Well, I am going to do something I almost never do on this blog: talk about a celebrity and a current event. I don't talk about celebrities much because I'm not really a celeb lover, and I don't talk about current events because that's not really what this blog is for.
But Michael Jackson! How could I not talk about him?
Actually, it would be really easy for me not to talk about him and his death. I was never a big fan--he had some songs I liked and that was about it. And I've spent the past 15 years or so just shaking my head every time he popped up on the news. He was a very sad, very damaged, very sick guy.
However. When you're in those years when you're really starting to notice the world and make all those memories that shape the rest of your life--say ages 10-20?--the things that happen in those years almost become part of your DNA. And Michael Jackson was happening in those years of my life. You couldn't get away from him, he was absolutely everywhere, especially when Thriller was out. It's hard to explain to someone who wasn't there how pervasive his face and his music were. Life in the 80's wasn't like life today, where everyone has their own little obscure bands they listen to that only 10 other people have ever heard of. Even if you weren't really a fan, if you listened to the radio at all, you listened to Michael Jackson.
So I think that when someone like that dies, part of the shock or grief or whatever it is that people feel has less to do with that specific person, and maybe more to do with how that person made them feel, the memories associated with them, the feeling of who you were when their music was playing in the background of your life. Part of the mourning is a mourning for that time and who you were then.
You shared planet time with an extraordinarily talented person, and now he's gone and you're still here. Which also feels weird and unsettling, and maybe worthy of taking a minute or two to ponder.
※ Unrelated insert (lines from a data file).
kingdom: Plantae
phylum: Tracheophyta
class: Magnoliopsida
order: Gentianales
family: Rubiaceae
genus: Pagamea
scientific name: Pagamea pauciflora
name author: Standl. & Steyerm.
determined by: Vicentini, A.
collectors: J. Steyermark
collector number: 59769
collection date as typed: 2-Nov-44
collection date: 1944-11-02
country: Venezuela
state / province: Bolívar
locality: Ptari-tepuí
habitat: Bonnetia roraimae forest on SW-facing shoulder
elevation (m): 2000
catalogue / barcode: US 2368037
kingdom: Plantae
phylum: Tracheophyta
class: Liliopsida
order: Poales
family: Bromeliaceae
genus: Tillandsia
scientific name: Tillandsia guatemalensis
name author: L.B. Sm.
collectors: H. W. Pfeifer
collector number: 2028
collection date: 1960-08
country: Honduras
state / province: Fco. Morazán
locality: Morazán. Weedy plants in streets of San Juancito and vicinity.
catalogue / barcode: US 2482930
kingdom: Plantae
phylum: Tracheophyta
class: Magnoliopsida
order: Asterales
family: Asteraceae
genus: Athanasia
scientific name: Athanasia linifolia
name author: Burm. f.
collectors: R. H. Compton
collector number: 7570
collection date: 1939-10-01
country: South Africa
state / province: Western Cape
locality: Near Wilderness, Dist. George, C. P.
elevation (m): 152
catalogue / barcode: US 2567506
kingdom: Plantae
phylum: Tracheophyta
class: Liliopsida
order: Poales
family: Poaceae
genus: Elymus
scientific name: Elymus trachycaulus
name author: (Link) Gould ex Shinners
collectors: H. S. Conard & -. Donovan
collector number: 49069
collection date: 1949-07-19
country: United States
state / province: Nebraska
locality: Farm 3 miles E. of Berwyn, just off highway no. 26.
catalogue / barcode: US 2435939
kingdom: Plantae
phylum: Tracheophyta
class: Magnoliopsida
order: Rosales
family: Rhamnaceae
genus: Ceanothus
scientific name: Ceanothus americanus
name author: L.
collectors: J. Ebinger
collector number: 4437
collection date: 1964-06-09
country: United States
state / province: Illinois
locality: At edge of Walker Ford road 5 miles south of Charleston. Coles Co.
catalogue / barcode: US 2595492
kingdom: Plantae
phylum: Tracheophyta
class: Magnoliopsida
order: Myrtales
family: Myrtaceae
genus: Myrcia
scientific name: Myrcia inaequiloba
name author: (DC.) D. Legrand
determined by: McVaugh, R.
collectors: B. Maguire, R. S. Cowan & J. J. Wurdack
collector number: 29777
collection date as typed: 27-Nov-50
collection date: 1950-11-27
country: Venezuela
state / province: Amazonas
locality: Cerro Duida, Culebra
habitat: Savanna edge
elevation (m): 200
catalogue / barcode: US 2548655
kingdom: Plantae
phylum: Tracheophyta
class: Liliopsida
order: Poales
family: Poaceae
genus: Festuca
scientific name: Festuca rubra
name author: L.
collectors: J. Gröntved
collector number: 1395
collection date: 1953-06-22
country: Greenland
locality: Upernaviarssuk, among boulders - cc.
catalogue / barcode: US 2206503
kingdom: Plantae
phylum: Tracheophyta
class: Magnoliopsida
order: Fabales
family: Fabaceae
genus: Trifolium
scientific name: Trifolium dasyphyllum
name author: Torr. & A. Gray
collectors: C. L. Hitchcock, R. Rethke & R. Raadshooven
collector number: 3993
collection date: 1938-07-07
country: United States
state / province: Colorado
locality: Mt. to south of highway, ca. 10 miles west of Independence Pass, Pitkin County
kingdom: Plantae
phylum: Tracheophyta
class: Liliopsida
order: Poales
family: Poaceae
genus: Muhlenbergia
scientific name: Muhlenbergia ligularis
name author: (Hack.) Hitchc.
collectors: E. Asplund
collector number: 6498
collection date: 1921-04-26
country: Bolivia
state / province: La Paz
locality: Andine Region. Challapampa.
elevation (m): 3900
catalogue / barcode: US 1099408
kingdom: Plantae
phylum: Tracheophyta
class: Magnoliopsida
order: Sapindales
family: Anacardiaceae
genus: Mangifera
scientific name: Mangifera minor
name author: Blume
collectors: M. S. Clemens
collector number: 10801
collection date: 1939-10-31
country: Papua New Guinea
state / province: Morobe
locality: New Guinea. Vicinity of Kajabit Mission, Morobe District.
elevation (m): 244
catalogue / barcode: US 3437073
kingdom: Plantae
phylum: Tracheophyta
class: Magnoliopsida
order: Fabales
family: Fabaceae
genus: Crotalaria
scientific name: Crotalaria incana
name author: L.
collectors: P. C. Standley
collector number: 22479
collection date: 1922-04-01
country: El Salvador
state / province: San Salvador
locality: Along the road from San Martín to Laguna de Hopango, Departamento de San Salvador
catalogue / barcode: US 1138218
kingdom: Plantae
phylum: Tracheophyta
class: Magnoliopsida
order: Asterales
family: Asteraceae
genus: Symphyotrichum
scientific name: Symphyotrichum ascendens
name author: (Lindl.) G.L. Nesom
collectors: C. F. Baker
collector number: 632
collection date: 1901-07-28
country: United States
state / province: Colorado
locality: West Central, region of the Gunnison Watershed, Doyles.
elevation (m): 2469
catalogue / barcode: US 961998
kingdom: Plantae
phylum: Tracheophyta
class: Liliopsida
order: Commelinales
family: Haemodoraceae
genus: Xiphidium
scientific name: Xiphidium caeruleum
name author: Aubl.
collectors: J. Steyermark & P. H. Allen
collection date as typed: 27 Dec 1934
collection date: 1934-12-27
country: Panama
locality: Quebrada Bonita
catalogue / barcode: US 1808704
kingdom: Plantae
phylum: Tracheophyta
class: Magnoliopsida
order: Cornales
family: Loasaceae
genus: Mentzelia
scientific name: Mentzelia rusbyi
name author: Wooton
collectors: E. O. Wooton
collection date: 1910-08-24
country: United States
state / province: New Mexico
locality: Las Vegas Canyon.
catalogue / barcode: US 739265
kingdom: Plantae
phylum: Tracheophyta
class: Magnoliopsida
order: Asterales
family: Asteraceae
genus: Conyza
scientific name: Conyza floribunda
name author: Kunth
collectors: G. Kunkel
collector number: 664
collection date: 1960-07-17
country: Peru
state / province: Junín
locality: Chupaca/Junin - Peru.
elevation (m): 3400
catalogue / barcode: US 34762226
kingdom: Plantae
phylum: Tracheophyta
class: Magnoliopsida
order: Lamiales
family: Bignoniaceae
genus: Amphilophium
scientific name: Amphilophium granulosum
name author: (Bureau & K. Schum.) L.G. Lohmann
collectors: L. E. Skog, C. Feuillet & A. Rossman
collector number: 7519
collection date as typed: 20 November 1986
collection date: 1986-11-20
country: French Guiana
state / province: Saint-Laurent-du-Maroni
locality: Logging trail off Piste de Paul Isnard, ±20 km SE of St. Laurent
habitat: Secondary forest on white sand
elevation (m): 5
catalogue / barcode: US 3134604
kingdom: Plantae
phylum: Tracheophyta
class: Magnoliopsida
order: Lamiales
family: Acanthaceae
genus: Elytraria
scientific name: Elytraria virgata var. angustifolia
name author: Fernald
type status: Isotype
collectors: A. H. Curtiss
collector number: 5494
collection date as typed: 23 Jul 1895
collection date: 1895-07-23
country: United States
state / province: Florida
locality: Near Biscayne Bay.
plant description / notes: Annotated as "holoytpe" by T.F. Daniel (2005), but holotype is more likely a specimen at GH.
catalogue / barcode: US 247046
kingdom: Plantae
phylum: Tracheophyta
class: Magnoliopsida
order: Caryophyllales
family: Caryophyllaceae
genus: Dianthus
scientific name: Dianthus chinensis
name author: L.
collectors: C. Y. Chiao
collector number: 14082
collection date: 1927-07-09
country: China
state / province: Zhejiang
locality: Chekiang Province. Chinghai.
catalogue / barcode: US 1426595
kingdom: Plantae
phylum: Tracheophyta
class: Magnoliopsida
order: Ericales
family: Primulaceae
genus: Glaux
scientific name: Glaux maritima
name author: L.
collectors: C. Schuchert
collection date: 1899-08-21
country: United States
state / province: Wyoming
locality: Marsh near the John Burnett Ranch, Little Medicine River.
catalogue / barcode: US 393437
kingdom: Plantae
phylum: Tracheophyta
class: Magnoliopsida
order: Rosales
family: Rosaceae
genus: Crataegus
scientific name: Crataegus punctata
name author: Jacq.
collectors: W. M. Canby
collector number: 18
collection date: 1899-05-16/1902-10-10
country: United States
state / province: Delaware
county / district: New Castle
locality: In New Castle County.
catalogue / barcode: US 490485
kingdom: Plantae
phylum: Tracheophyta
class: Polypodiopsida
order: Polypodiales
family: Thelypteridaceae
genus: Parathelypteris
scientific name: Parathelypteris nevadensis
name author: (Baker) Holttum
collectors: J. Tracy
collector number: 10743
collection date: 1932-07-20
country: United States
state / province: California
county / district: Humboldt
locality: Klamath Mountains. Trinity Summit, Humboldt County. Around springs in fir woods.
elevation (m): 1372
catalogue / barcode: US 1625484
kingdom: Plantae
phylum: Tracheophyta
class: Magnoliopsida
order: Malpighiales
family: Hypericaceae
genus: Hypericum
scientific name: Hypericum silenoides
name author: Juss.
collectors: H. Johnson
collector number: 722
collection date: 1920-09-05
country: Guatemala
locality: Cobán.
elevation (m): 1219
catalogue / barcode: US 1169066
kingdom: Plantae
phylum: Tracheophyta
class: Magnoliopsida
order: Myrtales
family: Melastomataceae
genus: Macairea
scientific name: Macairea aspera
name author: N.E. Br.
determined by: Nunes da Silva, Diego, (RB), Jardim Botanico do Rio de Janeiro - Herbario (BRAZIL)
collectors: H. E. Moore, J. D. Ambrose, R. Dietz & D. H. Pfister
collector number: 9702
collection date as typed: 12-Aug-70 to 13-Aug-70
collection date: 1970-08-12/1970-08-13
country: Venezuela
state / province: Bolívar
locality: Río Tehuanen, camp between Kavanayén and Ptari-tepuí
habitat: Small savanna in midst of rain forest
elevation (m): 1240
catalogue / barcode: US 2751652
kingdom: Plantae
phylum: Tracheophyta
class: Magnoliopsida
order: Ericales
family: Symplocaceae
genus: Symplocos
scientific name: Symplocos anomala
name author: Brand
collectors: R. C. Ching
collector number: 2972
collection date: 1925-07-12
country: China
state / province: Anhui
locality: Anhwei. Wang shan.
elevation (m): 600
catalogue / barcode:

I turned on the news for about five minutes but no one was talking about anything beyond speculation--what happens to his money? to his kids?--so I started channel-flipping and landed on MTV, which is showing his videos all night long (extremely fitting, since he almost singlehandedly put MTV on the map.) Now I'm just sitting here and blogging and doing some crossword puzzles before bed, and enjoying the music and memories. Feels nice.
Subscribe to:
Post Comments (Atom)
3 comments:
You summed up my feelings very well, I felt the same way about his music - I don't own "Thriller" but definitely am aware of his music as it is part of the soundtrack of my childhood.
And, yes, blech.
I felt sorry that Farrah Fawcett's battle with cancer (and loss of life) was eclipsed by MJ's death. I actually had someone call in "late" to work today because she was sad about his death. She's 22. Was she even alive when he was at the "top" of his career? Then, the morbid part of me thought about how he allegedly bought the elephant man's bones (or wanted to?) and I wondered who would be trying to buy his.
You are the first person who has summed up what I feel about his death (although I actually am a fan of some of his Jackson 5 & Off the Wall songs). Very thoughtful post.